Search the entries below for "displays" and copy each matching line.

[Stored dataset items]
________________________

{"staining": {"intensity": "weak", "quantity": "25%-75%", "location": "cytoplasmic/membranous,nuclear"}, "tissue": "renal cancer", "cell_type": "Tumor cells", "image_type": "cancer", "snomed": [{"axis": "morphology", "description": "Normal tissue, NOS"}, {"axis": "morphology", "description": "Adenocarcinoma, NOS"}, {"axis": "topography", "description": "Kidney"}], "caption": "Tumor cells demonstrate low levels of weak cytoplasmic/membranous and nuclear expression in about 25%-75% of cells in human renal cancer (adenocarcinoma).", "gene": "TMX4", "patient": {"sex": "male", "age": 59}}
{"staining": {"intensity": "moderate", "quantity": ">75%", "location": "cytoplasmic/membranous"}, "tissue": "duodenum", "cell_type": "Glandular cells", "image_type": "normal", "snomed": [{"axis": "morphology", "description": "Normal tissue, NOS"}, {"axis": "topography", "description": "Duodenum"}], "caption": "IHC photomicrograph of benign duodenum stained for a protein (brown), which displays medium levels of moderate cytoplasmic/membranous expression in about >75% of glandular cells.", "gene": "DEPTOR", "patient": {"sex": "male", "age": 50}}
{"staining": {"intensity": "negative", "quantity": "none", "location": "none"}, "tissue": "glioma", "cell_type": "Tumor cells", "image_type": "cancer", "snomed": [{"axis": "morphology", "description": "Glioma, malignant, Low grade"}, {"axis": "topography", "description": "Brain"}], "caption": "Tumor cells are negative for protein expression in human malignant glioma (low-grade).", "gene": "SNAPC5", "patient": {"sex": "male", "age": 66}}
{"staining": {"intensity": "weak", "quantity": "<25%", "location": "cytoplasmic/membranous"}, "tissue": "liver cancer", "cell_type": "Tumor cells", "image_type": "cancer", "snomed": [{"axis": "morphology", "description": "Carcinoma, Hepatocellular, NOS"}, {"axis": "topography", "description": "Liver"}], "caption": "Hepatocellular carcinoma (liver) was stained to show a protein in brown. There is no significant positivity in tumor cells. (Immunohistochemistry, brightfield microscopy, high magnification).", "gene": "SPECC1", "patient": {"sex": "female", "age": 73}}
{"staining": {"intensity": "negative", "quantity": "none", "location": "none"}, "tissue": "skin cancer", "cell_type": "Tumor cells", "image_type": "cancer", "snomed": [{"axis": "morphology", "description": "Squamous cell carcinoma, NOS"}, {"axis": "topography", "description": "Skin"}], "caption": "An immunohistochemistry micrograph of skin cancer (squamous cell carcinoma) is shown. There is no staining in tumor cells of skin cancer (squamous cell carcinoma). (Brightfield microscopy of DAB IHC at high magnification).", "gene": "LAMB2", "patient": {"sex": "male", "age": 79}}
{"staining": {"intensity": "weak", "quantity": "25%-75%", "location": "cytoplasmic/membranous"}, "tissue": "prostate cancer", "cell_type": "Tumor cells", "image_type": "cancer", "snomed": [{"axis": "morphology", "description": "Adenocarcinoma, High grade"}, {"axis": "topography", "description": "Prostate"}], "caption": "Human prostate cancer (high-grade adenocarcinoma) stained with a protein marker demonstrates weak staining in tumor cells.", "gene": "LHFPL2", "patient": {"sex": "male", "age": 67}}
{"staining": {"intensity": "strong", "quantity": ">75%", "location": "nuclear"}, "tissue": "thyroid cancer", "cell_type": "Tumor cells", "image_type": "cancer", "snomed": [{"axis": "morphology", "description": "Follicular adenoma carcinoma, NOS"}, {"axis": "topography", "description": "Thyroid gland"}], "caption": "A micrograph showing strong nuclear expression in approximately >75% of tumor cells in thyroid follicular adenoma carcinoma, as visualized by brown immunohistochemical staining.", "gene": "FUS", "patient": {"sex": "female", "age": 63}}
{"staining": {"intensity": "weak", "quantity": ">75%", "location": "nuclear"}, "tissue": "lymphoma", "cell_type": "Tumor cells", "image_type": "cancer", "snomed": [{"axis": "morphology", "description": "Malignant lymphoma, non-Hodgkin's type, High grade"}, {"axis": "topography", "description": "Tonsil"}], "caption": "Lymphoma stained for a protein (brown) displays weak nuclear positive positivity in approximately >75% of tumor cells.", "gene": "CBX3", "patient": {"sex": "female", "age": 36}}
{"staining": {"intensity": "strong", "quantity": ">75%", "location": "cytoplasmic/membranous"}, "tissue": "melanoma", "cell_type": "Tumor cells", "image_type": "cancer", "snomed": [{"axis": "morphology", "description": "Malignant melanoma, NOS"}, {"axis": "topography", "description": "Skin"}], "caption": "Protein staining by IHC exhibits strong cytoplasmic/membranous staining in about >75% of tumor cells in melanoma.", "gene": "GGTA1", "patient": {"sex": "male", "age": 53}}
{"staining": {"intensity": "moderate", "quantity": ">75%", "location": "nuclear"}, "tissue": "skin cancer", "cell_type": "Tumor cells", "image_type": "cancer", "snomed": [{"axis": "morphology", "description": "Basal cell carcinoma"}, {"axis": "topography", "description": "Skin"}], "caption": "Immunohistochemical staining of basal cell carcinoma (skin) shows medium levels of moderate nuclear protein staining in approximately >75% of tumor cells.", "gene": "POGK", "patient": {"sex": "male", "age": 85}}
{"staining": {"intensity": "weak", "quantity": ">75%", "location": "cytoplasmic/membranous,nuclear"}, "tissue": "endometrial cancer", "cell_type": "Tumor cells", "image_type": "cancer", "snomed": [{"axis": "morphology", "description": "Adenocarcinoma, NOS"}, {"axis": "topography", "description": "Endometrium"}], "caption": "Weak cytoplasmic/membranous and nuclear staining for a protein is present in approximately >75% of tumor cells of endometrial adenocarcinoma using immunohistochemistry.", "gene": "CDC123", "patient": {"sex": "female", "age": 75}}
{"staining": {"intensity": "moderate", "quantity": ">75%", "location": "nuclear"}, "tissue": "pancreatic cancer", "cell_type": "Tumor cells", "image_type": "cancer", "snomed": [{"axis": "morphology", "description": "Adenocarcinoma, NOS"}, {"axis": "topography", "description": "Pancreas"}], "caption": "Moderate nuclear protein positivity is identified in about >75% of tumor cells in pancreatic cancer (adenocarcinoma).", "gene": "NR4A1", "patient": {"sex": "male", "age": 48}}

________________________

:: Answer area ::
{"staining": {"intensity": "moderate", "quantity": ">75%", "location": "cytoplasmic/membranous"}, "tissue": "duodenum", "cell_type": "Glandular cells", "image_type": "normal", "snomed": [{"axis": "morphology", "description": "Normal tissue, NOS"}, {"axis": "topography", "description": "Duodenum"}], "caption": "IHC photomicrograph of benign duodenum stained for a protein (brown), which displays medium levels of moderate cytoplasmic/membranous expression in about >75% of glandular cells.", "gene": "DEPTOR", "patient": {"sex": "male", "age": 50}}
{"staining": {"intensity": "weak", "quantity": ">75%", "location": "nuclear"}, "tissue": "lymphoma", "cell_type": "Tumor cells", "image_type": "cancer", "snomed": [{"axis": "morphology", "description": "Malignant lymphoma, non-Hodgkin's type, High grade"}, {"axis": "topography", "description": "Tonsil"}], "caption": "Lymphoma stained for a protein (brown) displays weak nuclear positive positivity in approximately >75% of tumor cells.", "gene": "CBX3", "patient": {"sex": "female", "age": 36}}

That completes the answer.